### How to complete this task
Filter the entries beneath this task, copying only the lines that hold the word "Plans".

### Given entries
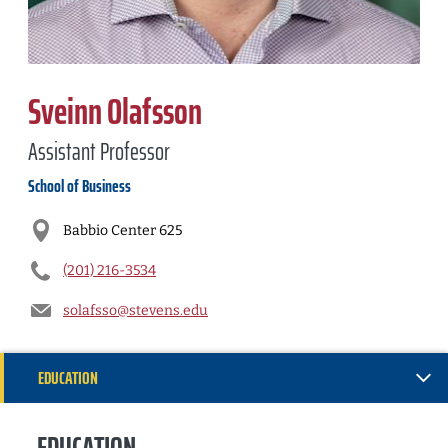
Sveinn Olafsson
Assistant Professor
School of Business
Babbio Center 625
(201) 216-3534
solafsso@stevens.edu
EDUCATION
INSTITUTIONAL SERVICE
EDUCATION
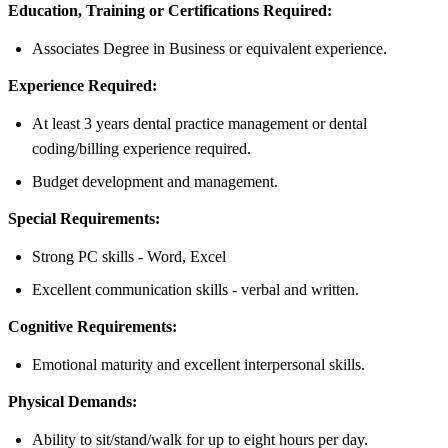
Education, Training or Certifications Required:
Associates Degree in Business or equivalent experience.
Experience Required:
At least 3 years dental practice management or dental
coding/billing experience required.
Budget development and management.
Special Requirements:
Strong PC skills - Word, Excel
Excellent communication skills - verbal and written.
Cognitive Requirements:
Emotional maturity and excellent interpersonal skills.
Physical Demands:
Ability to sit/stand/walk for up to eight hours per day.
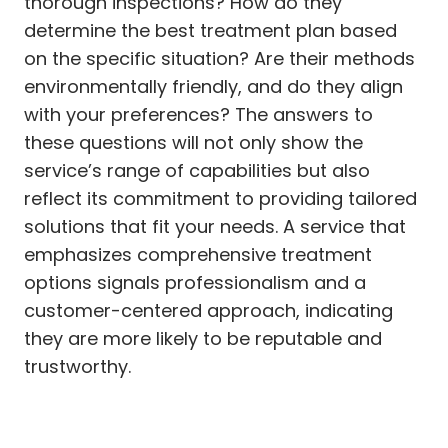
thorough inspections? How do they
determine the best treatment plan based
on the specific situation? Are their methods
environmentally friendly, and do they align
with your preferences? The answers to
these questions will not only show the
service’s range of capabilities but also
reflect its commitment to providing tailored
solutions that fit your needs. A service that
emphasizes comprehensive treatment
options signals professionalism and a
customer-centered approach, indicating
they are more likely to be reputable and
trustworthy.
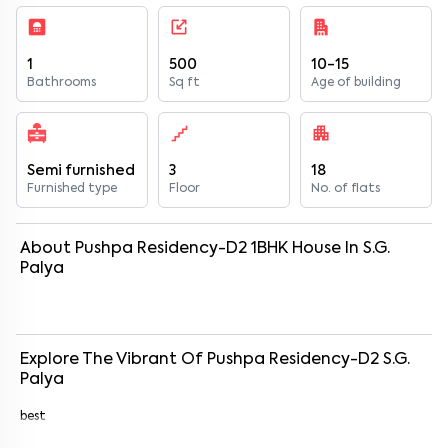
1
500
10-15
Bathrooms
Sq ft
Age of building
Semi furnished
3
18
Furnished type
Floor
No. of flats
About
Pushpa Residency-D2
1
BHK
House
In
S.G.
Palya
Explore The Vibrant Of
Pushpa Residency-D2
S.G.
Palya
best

--

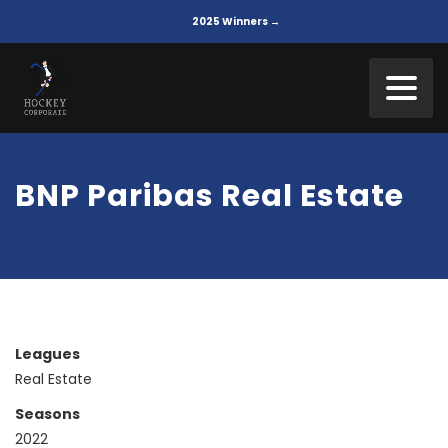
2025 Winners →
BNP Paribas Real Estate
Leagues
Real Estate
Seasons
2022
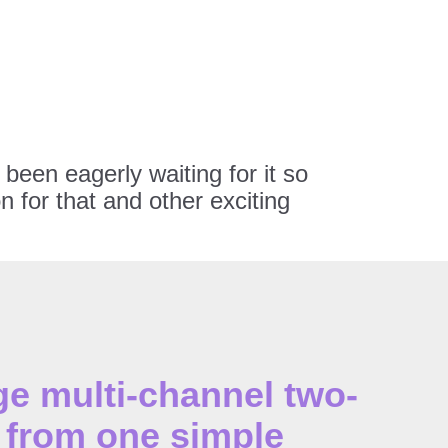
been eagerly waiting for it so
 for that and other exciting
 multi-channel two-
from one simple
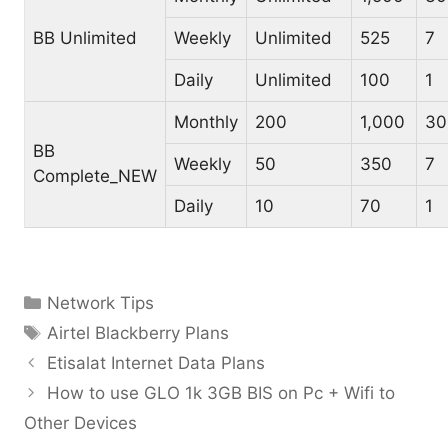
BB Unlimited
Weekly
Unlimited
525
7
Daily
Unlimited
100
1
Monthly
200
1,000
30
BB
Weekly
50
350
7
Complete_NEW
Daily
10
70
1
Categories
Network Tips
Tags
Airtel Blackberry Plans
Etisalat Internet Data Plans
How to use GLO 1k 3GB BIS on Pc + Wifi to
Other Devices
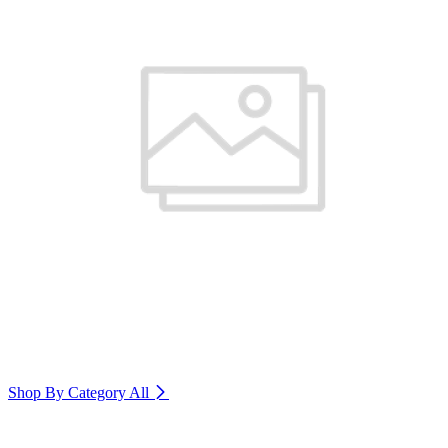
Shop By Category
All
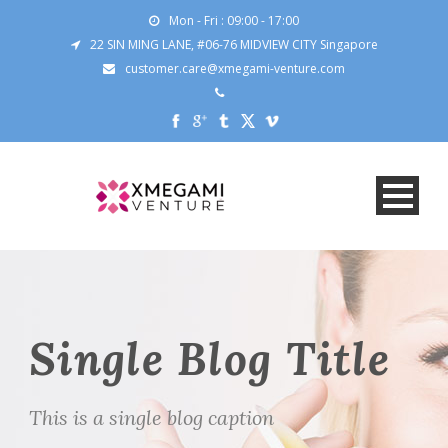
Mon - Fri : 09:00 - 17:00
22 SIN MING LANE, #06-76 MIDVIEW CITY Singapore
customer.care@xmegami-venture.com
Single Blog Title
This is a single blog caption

### Result
Airtel Blackberry Plans
Etisalat Internet Data Plans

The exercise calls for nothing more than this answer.